Görev 1:
Sağlanan metinde, çölde kalmak istemediğini söyleyen kardeşin adı nedir?
Görev 2:
Sağlanan metindeki "Bunnar analarınan, babalarınan vedalaşırlar" diye başlayan paragrafı, ana bilgilerini koruyarak kısa bir madde listesine dönüştürün.

Sağlanan metin:
⁂

Bunnar analarınan, babalarınan vedalaşırlar. Yükde hefif, pahada ağır, gendilerine göre bir taħım yiyecek, giyecek, eşya, elbise alırlar, analarının, babalarının ellerıni öperler, yola çıħarlar. Bunnar günnerce yol giderler. Günün birisinde, aħşama doğri bi çöle raslarlar. "Bugün getmiyelim, bu aħşam burda gonahliyalım, isdırahat edelim. Yarın sabah yolomoza devam ederiz" derler. Bu şekilde gerar verirler. Küçük Gardaş Mirza Mehmet der ki: "Gardaşlar, burasi benım ħoşoma getmedi, burasi bi çöldör. Biz burda galırsaħ, bizim belki başımıza bi iş gelir."

Yanız orayi annatmadım; Babalari giderken bunnara diyor ki: "Size üç nasIħatım var: Getdığınız zaman çölisdanda yatmayın bir, Canpolat'in pilavıni yemeyin iki, ħaraba kilisede yatmayın üç."

⁂

Verilen veriler:
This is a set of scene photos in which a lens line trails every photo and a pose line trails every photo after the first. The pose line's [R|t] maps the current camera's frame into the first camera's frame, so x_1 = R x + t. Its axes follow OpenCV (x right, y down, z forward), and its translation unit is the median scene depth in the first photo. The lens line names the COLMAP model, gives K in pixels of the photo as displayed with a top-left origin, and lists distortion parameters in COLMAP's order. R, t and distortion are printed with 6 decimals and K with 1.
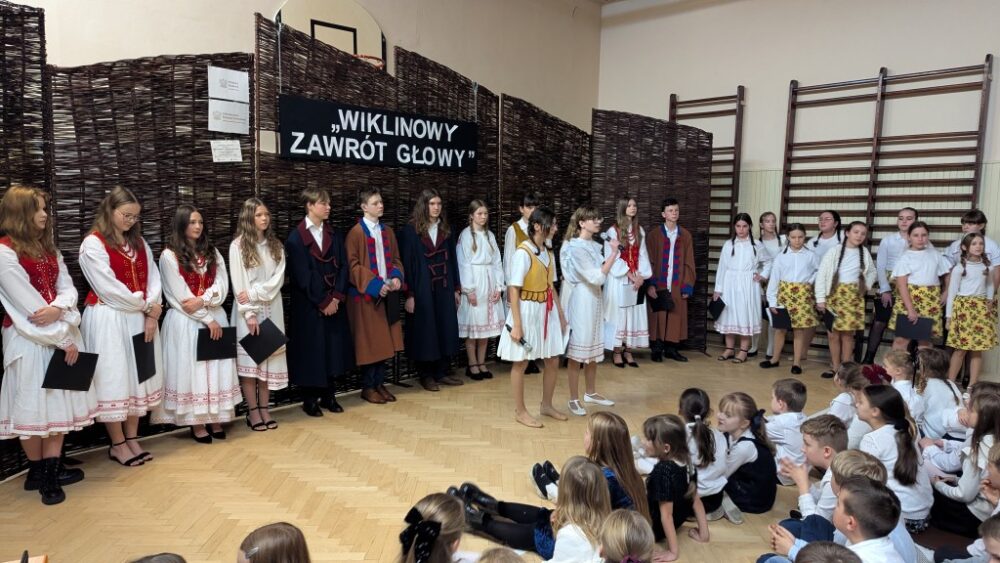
lens RADIAL K [[703.6, 0, 500.0], [0, 703.6, 281.5], [0, 0, 1]] dist [0.062172, -0.058480]
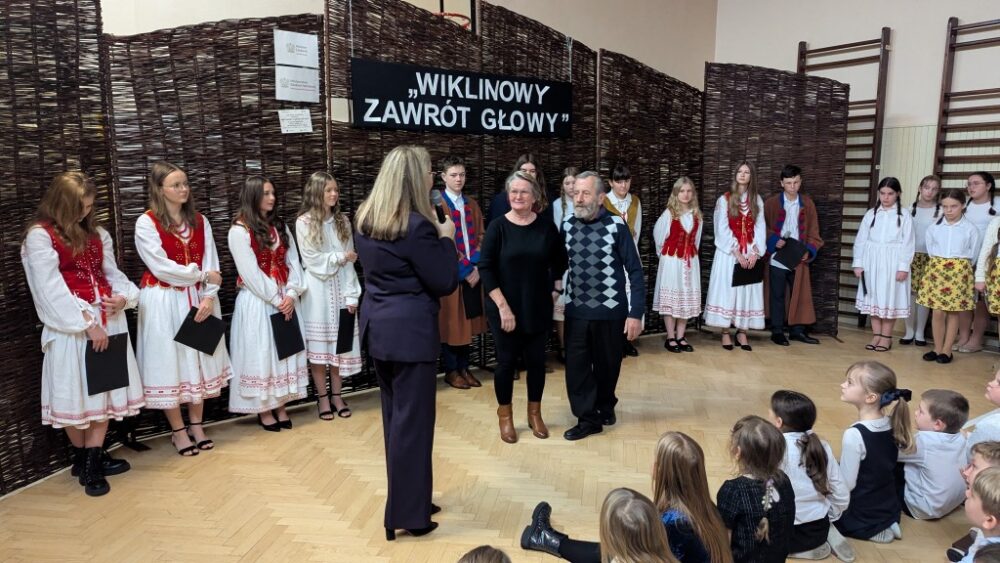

⁂

Beklenen çıktı 1:
Küçük kardeş Mirza Mehmet.

Beklenen çıktı 2:
- Kardeşler anneleri ve babalarıyla vedalaşır.
- Yükte hafif, pahada ağır yiyecek, giyecek, eşya ve elbise alırlar.
- Anne ve babalarının ellerini öpüp yola çıkarlar.
- Günlerce yol giderler ve bir gün akşama doğru bir çöle rastlarlar.
- O akşam orada konaklayıp dinlenmeye, ertesi sabah yola devam etmeye karar verirler.
- Küçük kardeş Mirza Mehmet burayı beğenmediğini, çölde kalırlarsa başlarına bir iş gelebileceğini söyler.